The US 'blue' or informal dollar plunged 35 cents at the end of trading on Monday in Argentina to 14.95 Pesos after dropping another 20 cents last Friday, amid uncertainty about the new Central bank authorities policies and what is anticipated will be tighter controls on 'illegal' trading.
Meanwhile, the blue-chip swap rate continued last week's decline and plunged 83 cents to 14.17 Pesos to the dollar, while the stock exchange rate in Buenos Aires bucked the trend by advancing 13 cents to 14.21 Pesos.
The formal rate closed a cent up at 8.49 Pesos per dollar, after ending two cents higher on Friday. This is the lowest price since September 16 with a gap between the two markets of 76%.
Following his appointment as new Central Bank head, Alejandro Vanoli raised fixed-deposit interest rates last week in an attempt to encourage savings in Pesos. However this means that the interest rate on deposits that was fixed by each bank, now has a floor linked to an index of government bonds thus limiting banks latitude.
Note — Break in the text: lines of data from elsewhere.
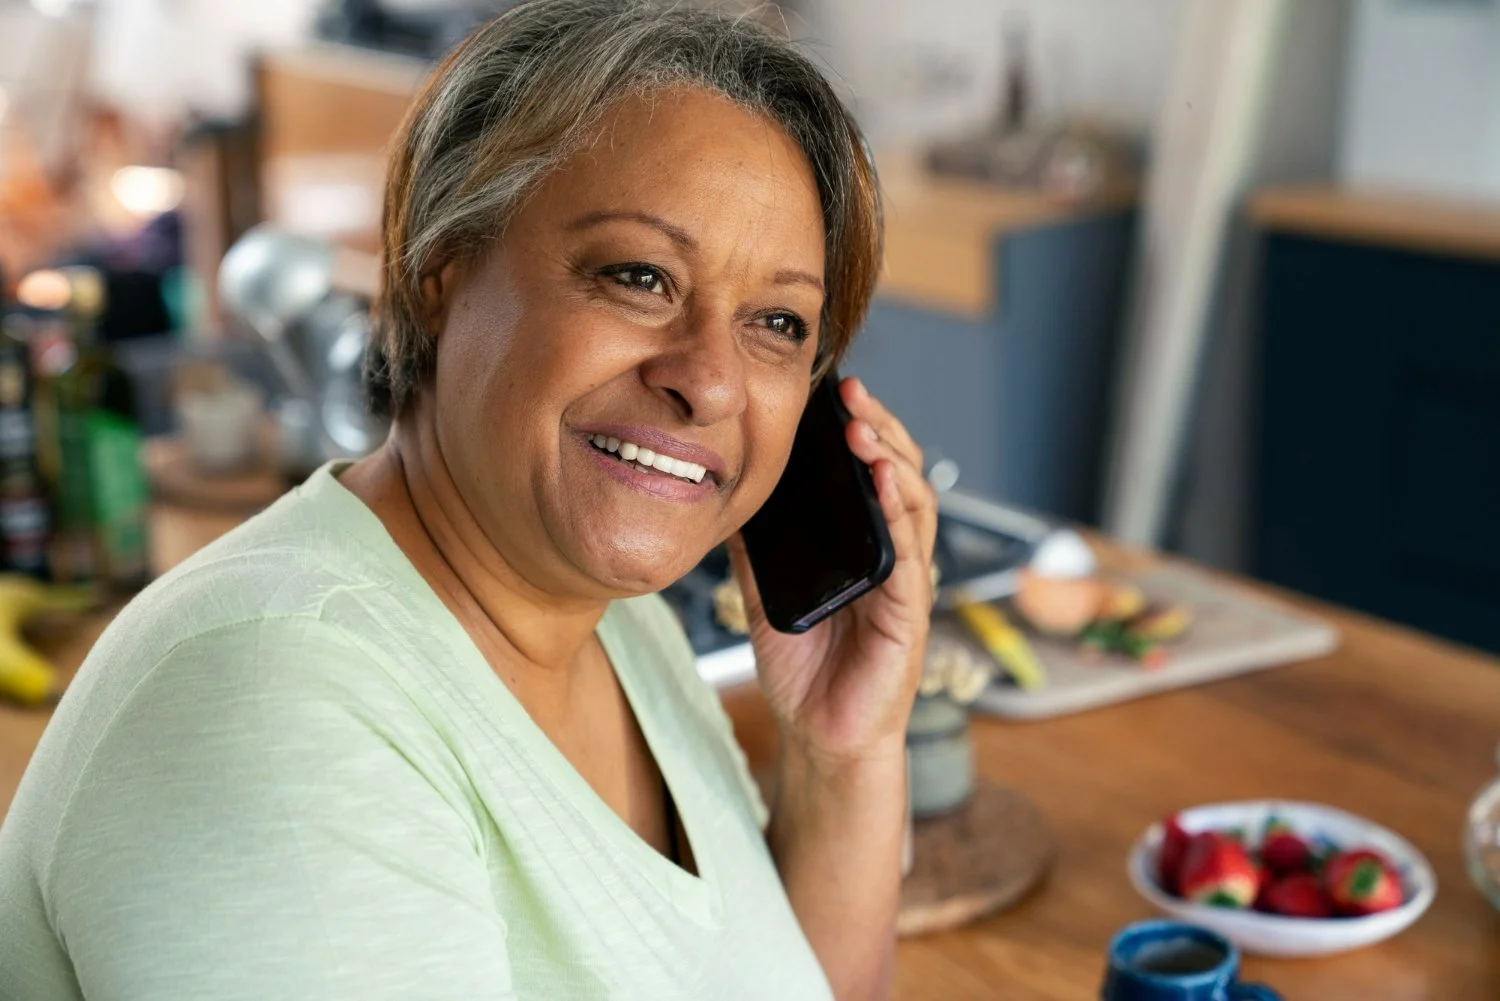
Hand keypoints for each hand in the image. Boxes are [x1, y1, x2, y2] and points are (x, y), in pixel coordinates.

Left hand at [728, 377, 938, 763]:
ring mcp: (906, 583)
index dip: (862, 429)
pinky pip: (908, 558)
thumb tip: (723, 497)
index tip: (835, 392)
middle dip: (881, 429)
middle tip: (853, 394)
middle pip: (902, 475)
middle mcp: (893, 555)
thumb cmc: (805, 668)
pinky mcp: (909, 616)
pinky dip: (899, 517)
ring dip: (894, 463)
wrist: (820, 735)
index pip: (873, 471)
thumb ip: (754, 548)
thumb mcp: (766, 593)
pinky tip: (885, 486)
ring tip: (866, 430)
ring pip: (915, 506)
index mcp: (864, 544)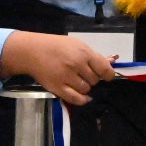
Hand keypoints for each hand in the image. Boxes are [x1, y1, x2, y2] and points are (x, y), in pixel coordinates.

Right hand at [0, 31, 116, 106]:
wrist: (32, 51)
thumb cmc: (57, 46)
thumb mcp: (78, 45)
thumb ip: (94, 56)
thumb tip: (113, 61)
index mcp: (84, 53)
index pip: (104, 69)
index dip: (108, 74)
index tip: (106, 76)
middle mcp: (77, 66)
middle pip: (95, 80)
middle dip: (93, 79)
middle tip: (86, 75)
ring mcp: (67, 77)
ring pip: (86, 89)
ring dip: (86, 88)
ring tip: (79, 81)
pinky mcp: (57, 88)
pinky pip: (75, 99)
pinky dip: (82, 100)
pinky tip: (84, 97)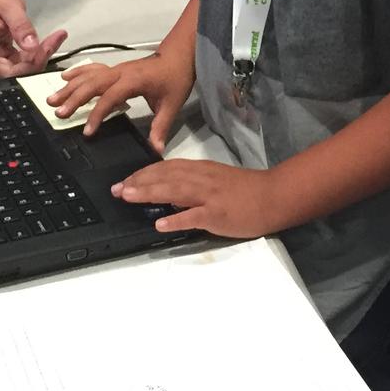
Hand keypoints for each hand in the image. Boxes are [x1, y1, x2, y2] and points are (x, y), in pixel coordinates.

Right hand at [0, 0, 65, 90]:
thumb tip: (32, 47)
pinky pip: (23, 58)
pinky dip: (37, 52)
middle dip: (32, 63)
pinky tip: (50, 41)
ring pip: (19, 67)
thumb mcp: (10, 4)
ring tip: (56, 38)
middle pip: (9, 71)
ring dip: (38, 57)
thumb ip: (21, 26)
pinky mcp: (6, 50)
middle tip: (51, 43)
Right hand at [50, 53, 192, 150]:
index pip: (109, 98)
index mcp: (133, 81)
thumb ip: (161, 127)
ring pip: (88, 76)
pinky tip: (65, 77)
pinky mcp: (115, 68)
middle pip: (92, 85)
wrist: (178, 54)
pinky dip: (78, 72)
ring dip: (70, 87)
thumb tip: (155, 149)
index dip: (97, 114)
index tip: (87, 131)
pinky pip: (92, 68)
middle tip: (58, 112)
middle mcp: (120, 72)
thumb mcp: (171, 104)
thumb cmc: (175, 77)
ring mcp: (116, 68)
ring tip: (52, 98)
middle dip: (74, 99)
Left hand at [113, 159, 285, 238]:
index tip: (125, 179)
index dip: (143, 173)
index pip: (166, 168)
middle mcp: (201, 179)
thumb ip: (193, 183)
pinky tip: (160, 223)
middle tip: (116, 189)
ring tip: (128, 197)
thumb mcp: (216, 179)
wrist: (273, 196)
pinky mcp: (216, 214)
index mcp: (200, 170)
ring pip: (174, 190)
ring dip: (148, 193)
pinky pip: (193, 216)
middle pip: (164, 176)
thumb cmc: (246, 190)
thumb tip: (168, 190)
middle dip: (138, 182)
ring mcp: (208, 196)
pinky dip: (175, 219)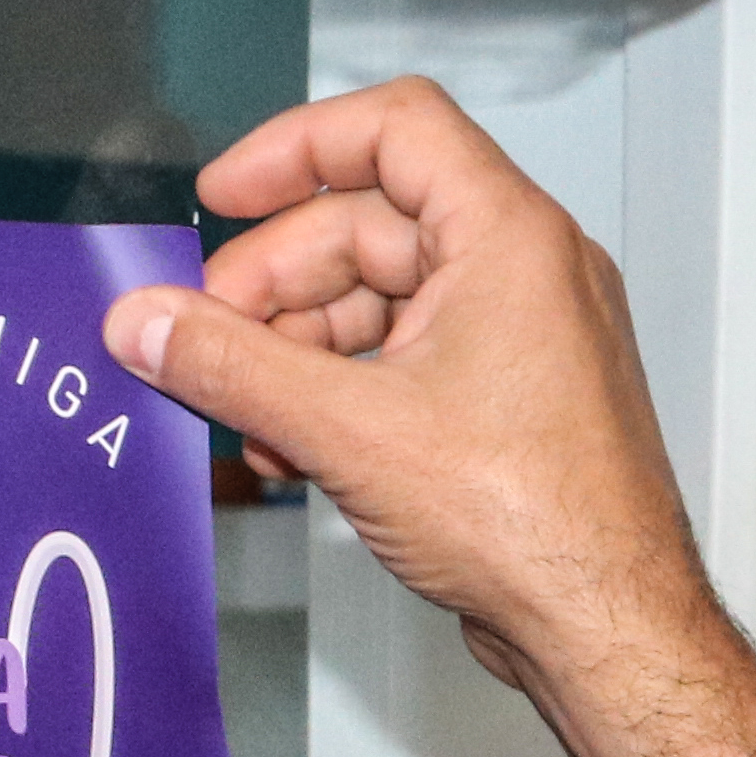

Also on Monday the Argentine government made more changes in the Central bank naming two men close to Economy Minister Axel Kicillof who now has virtual control over all the Argentine economy decision making centers.
Former deputy superintendent of Financial and Exchange Institutions Germán Feldman is to replace Cosme Juan Carlos Belmonte as superintendent, and Pedro Biscay –former Office of Economic Crime and Money-Laundering (PROCELAC) official-will join him assuming his previous position as deputy superintendent.
The changes were published in the official bulletin, signed by president Cristina Fernández, cabinet chief Jorge Capitanich and Economy minister Axel Kicillof.
Meanwhile Buenos Aires stock exchange dropped 4.3% following on Judge Griesa's order that the Argentine government reinstates the Bank of New York Mellon, BONY as trustee for bondholders payments and 'reverse the steps taken' with the approval of the so called Sovereign Payment law that replaced it with the country's Nacion Fideicomisos.
This was the Judge's first ruling since declaring Argentina in contempt of court and it's not good news for the markets, according to stock brokers.
Finally Argentina's country risk climbed 1.6% to 750 basis points.